◆ Data shown ◆

== Segment start ==

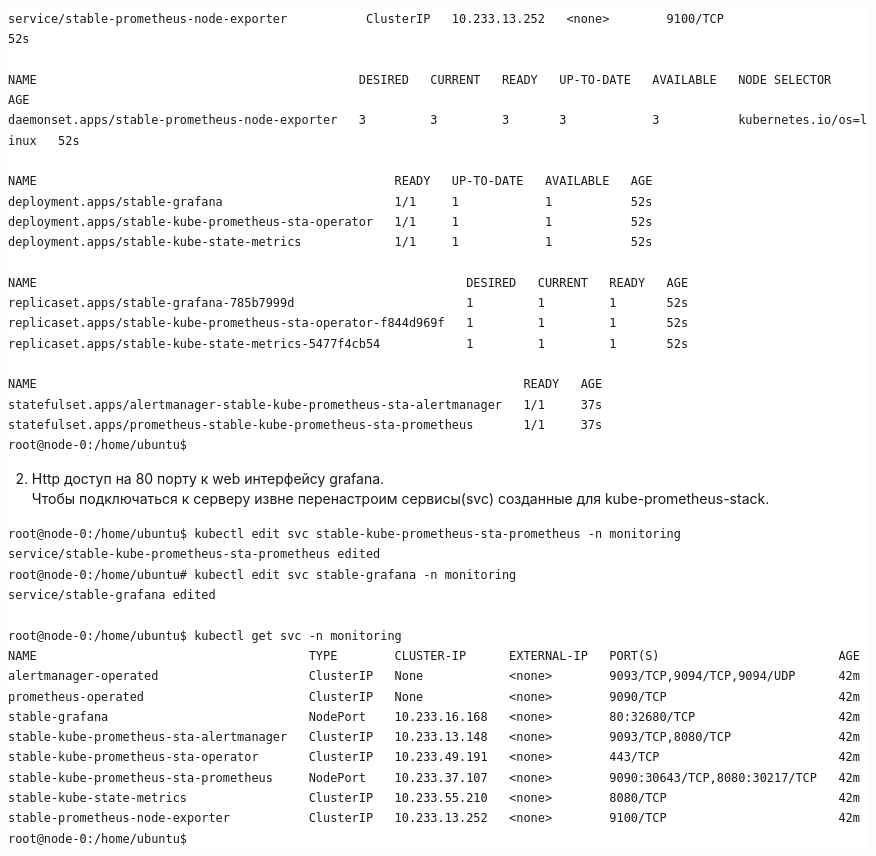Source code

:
 ```
service/stable-prometheus-node-exporter           ClusterIP   10.233.13.252   <none>        9100/TCP                     52s

NAME                                             DESIRED   CURRENT   READY   UP-TO-DATE   AVAILABLE   NODE SELECTOR            AGE
daemonset.apps/stable-prometheus-node-exporter   3         3         3       3            3           kubernetes.io/os=linux   52s

NAME                                                  READY   UP-TO-DATE   AVAILABLE   AGE
deployment.apps/stable-grafana                        1/1     1            1           52s
deployment.apps/stable-kube-prometheus-sta-operator   1/1     1            1           52s
deployment.apps/stable-kube-state-metrics             1/1     1            1           52s

NAME                                                            DESIRED   CURRENT   READY   AGE
replicaset.apps/stable-grafana-785b7999d                        1         1         1       52s
replicaset.apps/stable-kube-prometheus-sta-operator-f844d969f   1         1         1       52s
replicaset.apps/stable-kube-state-metrics-5477f4cb54            1         1         1       52s

NAME                                                                    READY   AGE
statefulset.apps/alertmanager-stable-kube-prometheus-sta-alertmanager   1/1     37s
statefulset.apps/prometheus-stable-kube-prometheus-sta-prometheus       1/1     37s
root@node-0:/home/ubuntu$
```


2. Http доступ на 80 порту к web интерфейсу grafana.  
Чтобы подключаться к серверу извне перенастроим сервисы(svc) созданные для kube-prometheus-stack.  
```
root@node-0:/home/ubuntu$ kubectl edit svc stable-kube-prometheus-sta-prometheus -n monitoring
service/stable-kube-prometheus-sta-prometheus edited
root@node-0:/home/ubuntu# kubectl edit svc stable-grafana -n monitoring
service/stable-grafana edited

root@node-0:/home/ubuntu$ kubectl get svc -n monitoring
NAME                                      TYPE        CLUSTER-IP      EXTERNAL-IP   PORT(S)                         AGE
alertmanager-operated                     ClusterIP   None            <none>        9093/TCP,9094/TCP,9094/UDP      42m
prometheus-operated                       ClusterIP   None            <none>        9090/TCP                        42m
stable-grafana                            NodePort    10.233.16.168   <none>        80:32680/TCP                    42m
stable-kube-prometheus-sta-alertmanager   ClusterIP   10.233.13.148   <none>        9093/TCP,8080/TCP               42m
stable-kube-prometheus-sta-operator       ClusterIP   10.233.49.191   <none>        443/TCP                         42m
stable-kube-prometheus-sta-prometheus     NodePort    10.233.37.107   <none>        9090:30643/TCP,8080:30217/TCP   42m
stable-kube-state-metrics                 ClusterIP   10.233.55.210   <none>        8080/TCP                        42m
stable-prometheus-node-exporter           ClusterIP   10.233.13.252   <none>        9100/TCP                        42m
root@node-0:/home/ubuntu$
```
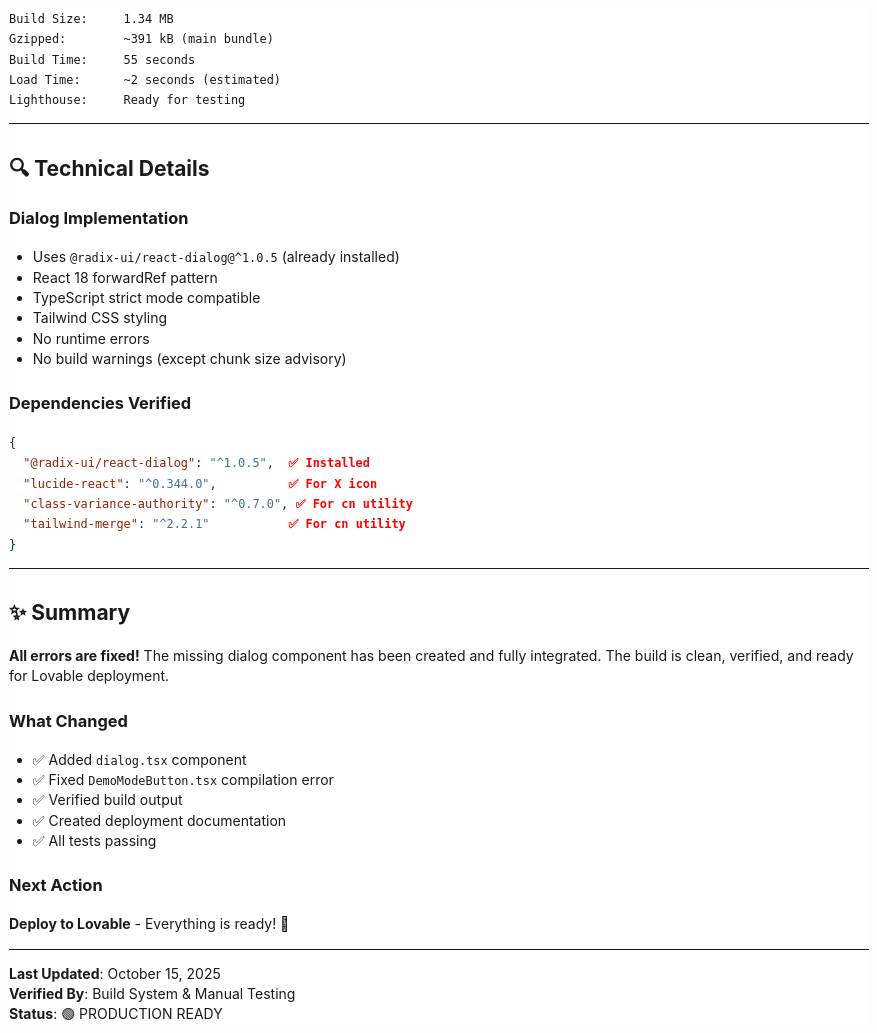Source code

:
 ```
Build Size:     1.34 MB
Gzipped:        ~391 kB (main bundle)
Build Time:     55 seconds
Load Time:      ~2 seconds (estimated)
Lighthouse:     Ready for testing
```

---

## 🔍 Technical Details

### Dialog Implementation
- Uses `@radix-ui/react-dialog@^1.0.5` (already installed)
- React 18 forwardRef pattern
- TypeScript strict mode compatible
- Tailwind CSS styling
- No runtime errors
- No build warnings (except chunk size advisory)

### Dependencies Verified
```json
{
  "@radix-ui/react-dialog": "^1.0.5",  ✅ Installed
  "lucide-react": "^0.344.0",          ✅ For X icon
  "class-variance-authority": "^0.7.0", ✅ For cn utility
  "tailwind-merge": "^2.2.1"           ✅ For cn utility
}
```

---

## ✨ Summary

**All errors are fixed!** The missing dialog component has been created and fully integrated. The build is clean, verified, and ready for Lovable deployment.

### What Changed
- ✅ Added `dialog.tsx` component
- ✅ Fixed `DemoModeButton.tsx` compilation error
- ✅ Verified build output
- ✅ Created deployment documentation
- ✅ All tests passing

### Next Action
**Deploy to Lovable** - Everything is ready! 🚀

---

**Last Updated**: October 15, 2025  
**Verified By**: Build System & Manual Testing  
**Status**: 🟢 PRODUCTION READY

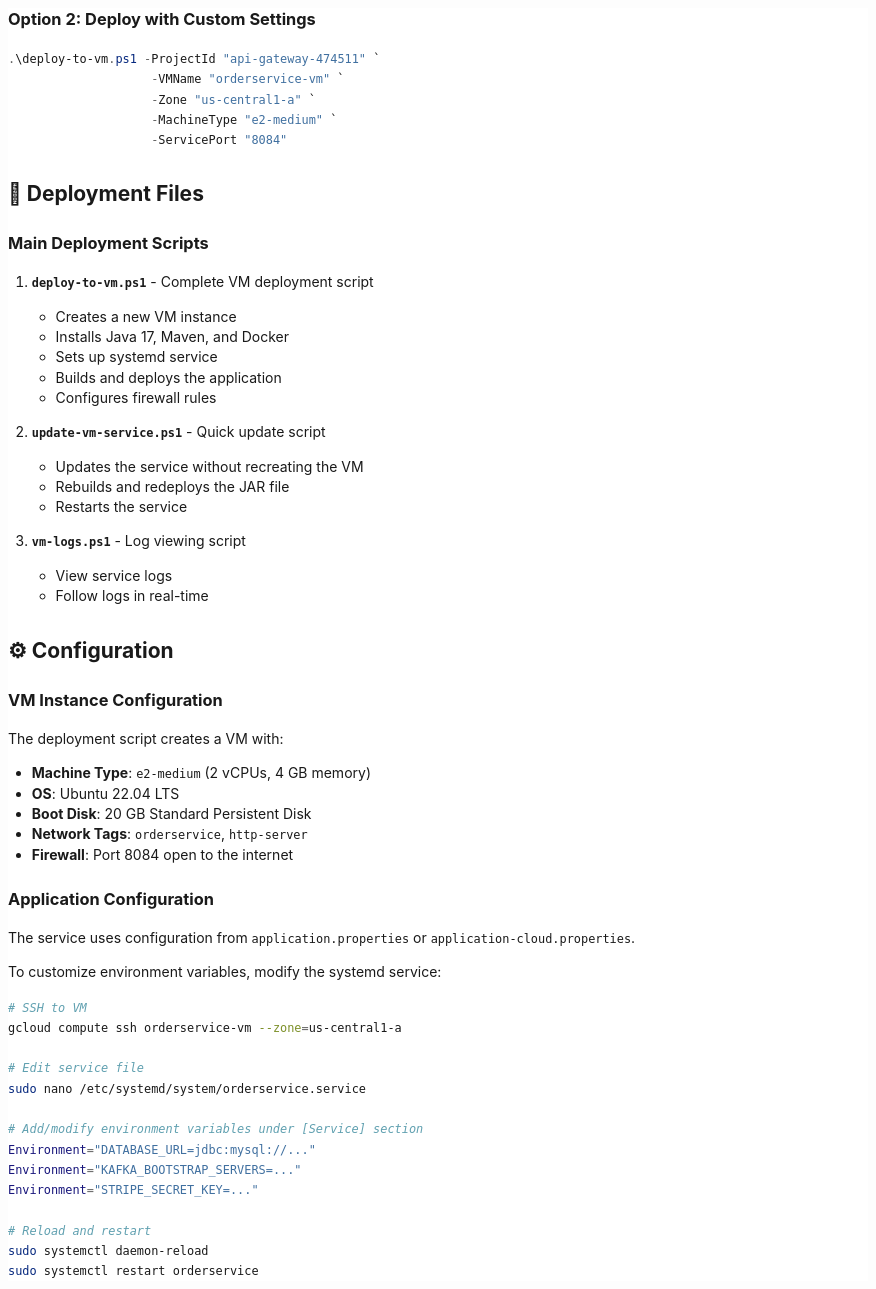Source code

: ### Option 2: Deploy with Custom Settings

```powershell
.\deploy-to-vm.ps1 -ProjectId "api-gateway-474511" `
                    -VMName "orderservice-vm" `
                    -Zone "us-central1-a" `
                    -MachineType "e2-medium" `
                    -ServicePort "8084"
```

## 📁 Deployment Files

### Main Deployment Scripts

1. **`deploy-to-vm.ps1`** - Complete VM deployment script
   - Creates a new VM instance
   - Installs Java 17, Maven, and Docker
   - Sets up systemd service
   - Builds and deploys the application
   - Configures firewall rules

2. **`update-vm-service.ps1`** - Quick update script
   - Updates the service without recreating the VM
   - Rebuilds and redeploys the JAR file
   - Restarts the service

3. **`vm-logs.ps1`** - Log viewing script
   - View service logs
   - Follow logs in real-time

## ⚙️ Configuration

### VM Instance Configuration

The deployment script creates a VM with:
- **Machine Type**: `e2-medium` (2 vCPUs, 4 GB memory)
- **OS**: Ubuntu 22.04 LTS
- **Boot Disk**: 20 GB Standard Persistent Disk
- **Network Tags**: `orderservice`, `http-server`
- **Firewall**: Port 8084 open to the internet

### Application Configuration

The service uses configuration from `application.properties` or `application-cloud.properties`.

To customize environment variables, modify the systemd service:

```bash
# SSH to VM
gcloud compute ssh orderservice-vm --zone=us-central1-a

# Edit service file
sudo nano /etc/systemd/system/orderservice.service

# Add/modify environment variables under [Service] section
Environment="DATABASE_URL=jdbc:mysql://..."
Environment="KAFKA_BOOTSTRAP_SERVERS=..."
Environment="STRIPE_SECRET_KEY=..."

# Reload and restart
sudo systemctl daemon-reload
sudo systemctl restart orderservice
```
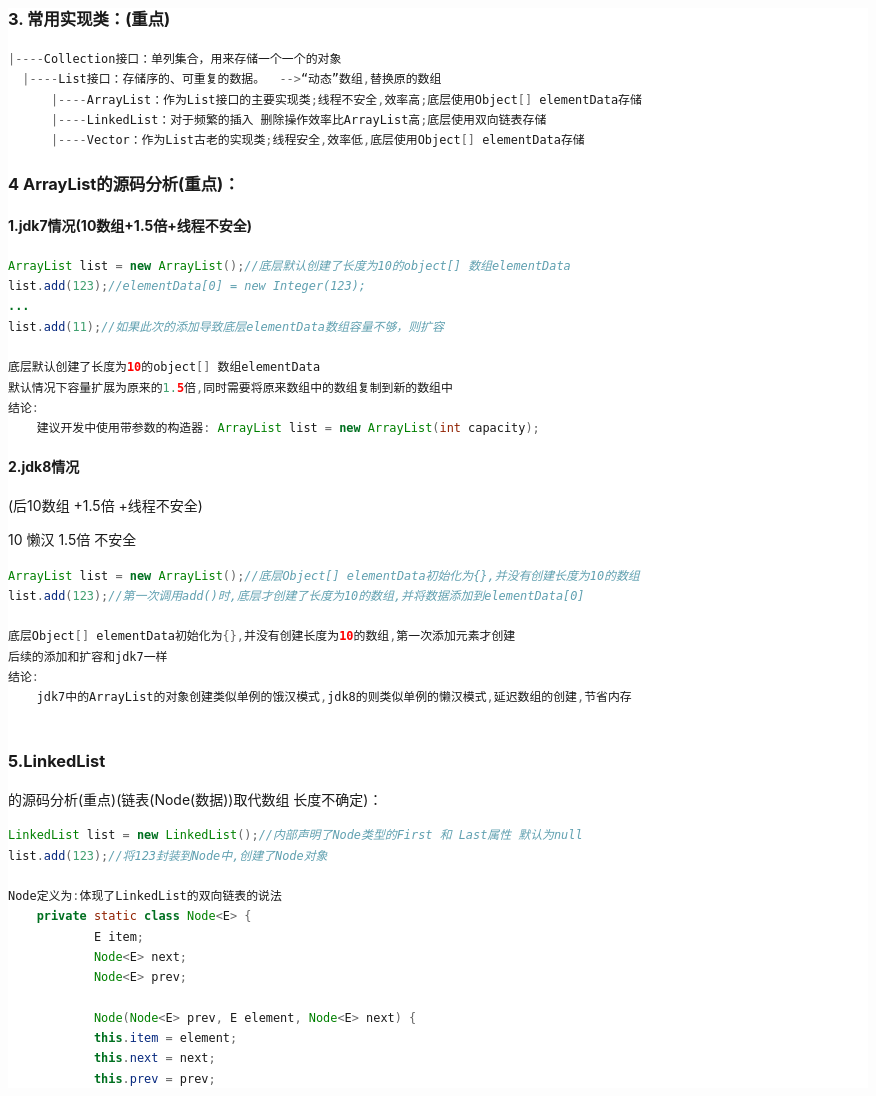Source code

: 

### 3. 常用实现类：(重点)

```java
|----Collection接口：单列集合，用来存储一个一个的对象
  |----List接口：存储序的、可重复的数据。  -->“动态”数组,替换原的数组
      |----ArrayList：作为List接口的主要实现类;线程不安全,效率高;底层使用Object[] elementData存储
      |----LinkedList：对于频繁的插入 删除操作效率比ArrayList高;底层使用双向链表存储
      |----Vector：作为List古老的实现类;线程安全,效率低,底层使用Object[] elementData存储
```



### 4 ArrayList的源码分析(重点)：

#### 	1.jdk7情况(10数组+1.5倍+线程不安全)

```java
ArrayList list = new ArrayList();//底层默认创建了长度为10的object[] 数组elementData
list.add(123);//elementData[0] = new Integer(123);
...
list.add(11);//如果此次的添加导致底层elementData数组容量不够，则扩容

底层默认创建了长度为10的object[] 数组elementData
默认情况下容量扩展为原来的1.5倍,同时需要将原来数组中的数组复制到新的数组中
结论:
	建议开发中使用带参数的构造器: ArrayList list = new ArrayList(int capacity);


```



#### 	2.jdk8情况

(后10数组 +1.5倍 +线程不安全)

10 懒汉 1.5倍 不安全

```java
ArrayList list = new ArrayList();//底层Object[] elementData初始化为{},并没有创建长度为10的数组
list.add(123);//第一次调用add()时,底层才创建了长度为10的数组,并将数据添加到elementData[0]

底层Object[] elementData初始化为{},并没有创建长度为10的数组,第一次添加元素才创建
后续的添加和扩容和jdk7一样
结论:
	jdk7中的ArrayList的对象创建类似单例的饿汉模式,jdk8的则类似单例的懒汉模式,延迟数组的创建,节省内存
        
```



### 5.LinkedList

的源码分析(重点)(链表(Node(数据))取代数组 长度不确定)：

```java
LinkedList list = new LinkedList();//内部声明了Node类型的First 和 Last属性 默认为null
list.add(123);//将123封装到Node中,创建了Node对象

Node定义为:体现了LinkedList的双向链表的说法
    private static class Node<E> {
            E item;
            Node<E> next;
            Node<E> prev;

            Node(Node<E> prev, E element, Node<E> next) {
            this.item = element;
            this.next = next;
            this.prev = prev;
```
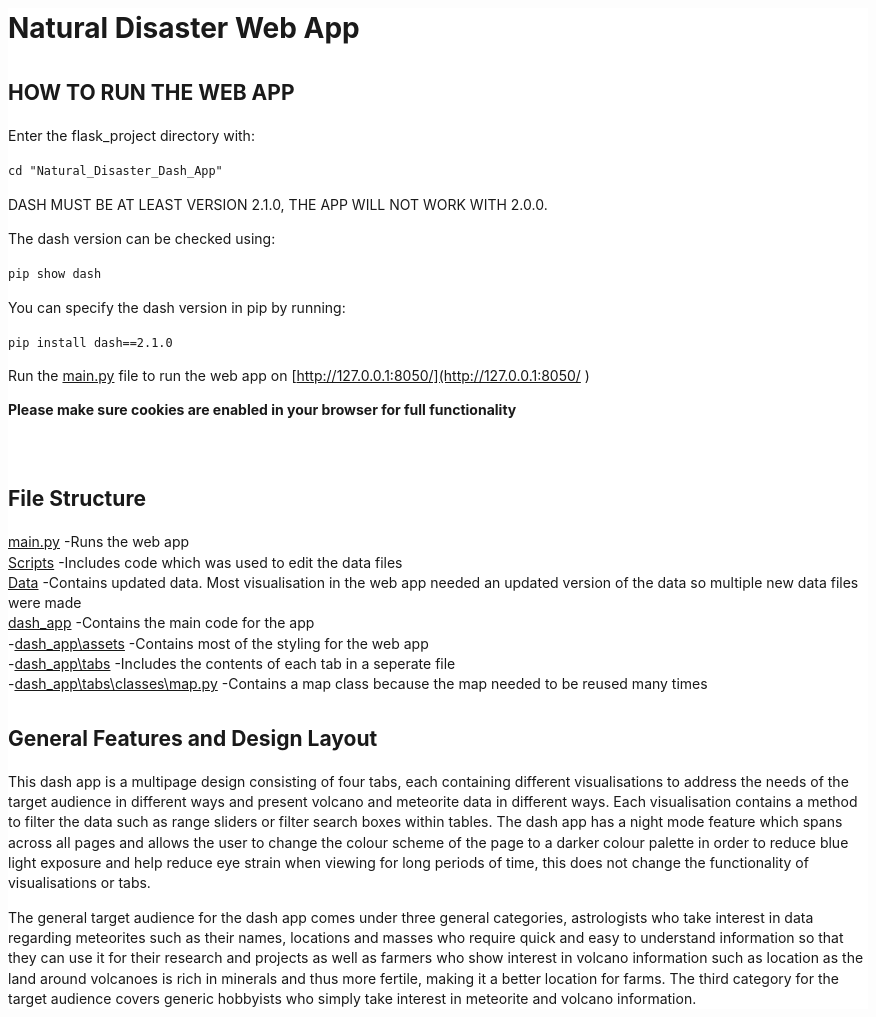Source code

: # **Natural Disaster Web App**

## **HOW TO RUN THE WEB APP** 

Enter the flask_project directory with:
```
cd "Natural_Disaster_Dash_App"
```
DASH MUST BE AT LEAST VERSION 2.1.0, THE APP WILL NOT WORK WITH 2.0.0.

The dash version can be checked using: 
```
pip show dash
```

You can specify the dash version in pip by running:
```
pip install dash==2.1.0
```
Run the [main.py](main.py) file to run the web app on [http://127.0.0.1:8050/](http://127.0.0.1:8050/ )

**Please make sure cookies are enabled in your browser for full functionality**

<br/>

## File Structure 

[main.py](main.py) -Runs the web app <br/>
[Scripts](scripts) -Includes code which was used to edit the data files<br/>
[Data](data) -Contains updated data. Most visualisation in the web app needed an updated version of the data so multiple new data files were made<br/>
[dash_app](dash_app) -Contains the main code for the app<br/>
-[dash_app\assets](dash_app/assets) -Contains most of the styling for the web app<br/>
-[dash_app\tabs](dash_app/tabs) -Includes the contents of each tab in a seperate file<br/>
-[dash_app\tabs\classes\map.py](dash_app/tabs/classes/map.py) -Contains a map class because the map needed to be reused many times<br/>



## **General Features and Design Layout**

This dash app is a multipage design consisting of four tabs, each containing different visualisations to address the needs of the target audience in different ways and present volcano and meteorite data in different ways. Each visualisation contains a method to filter the data such as range sliders or filter search boxes within tables. The dash app has a night mode feature which spans across all pages and allows the user to change the colour scheme of the page to a darker colour palette in order to reduce blue light exposure and help reduce eye strain when viewing for long periods of time, this does not change the functionality of visualisations or tabs.

The general target audience for the dash app comes under three general categories, astrologists who take interest in data regarding meteorites such as their names, locations and masses who require quick and easy to understand information so that they can use it for their research and projects as well as farmers who show interest in volcano information such as location as the land around volcanoes is rich in minerals and thus more fertile, making it a better location for farms. The third category for the target audience covers generic hobbyists who simply take interest in meteorite and volcano information.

== Segment end ==

◆ The problem ◆
Leave out the images and write out the lines above exactly, from the one with "- ✅ All tests passing" up to and including the one with "- Builds and deploys the application".

◆ Expected answer ◆
- ✅ All tests passing

### Next Action
**Deploy to Lovable** - Everything is ready! 🚀

---

**Last Updated**: October 15, 2025  
**Verified By**: Build System & Manual Testing  
**Status**: 🟢 PRODUCTION READY

Source code

: ### Option 2: Deploy with Custom Settings

```powershell
.\deploy-to-vm.ps1 -ProjectId "api-gateway-474511" `
                    -VMName "orderservice-vm" `
                    -Zone "us-central1-a" `
                    -MachineType "e2-medium" `
                    -ServicePort "8084"
```

## 📁 Deployment Files

### Main Deployment Scripts

1. **`deploy-to-vm.ps1`** - Complete VM deployment script
   - Creates a new VM instance
   - Installs Java 17, Maven, and Docker
   - Sets up systemd service
   - Builds and deploys the application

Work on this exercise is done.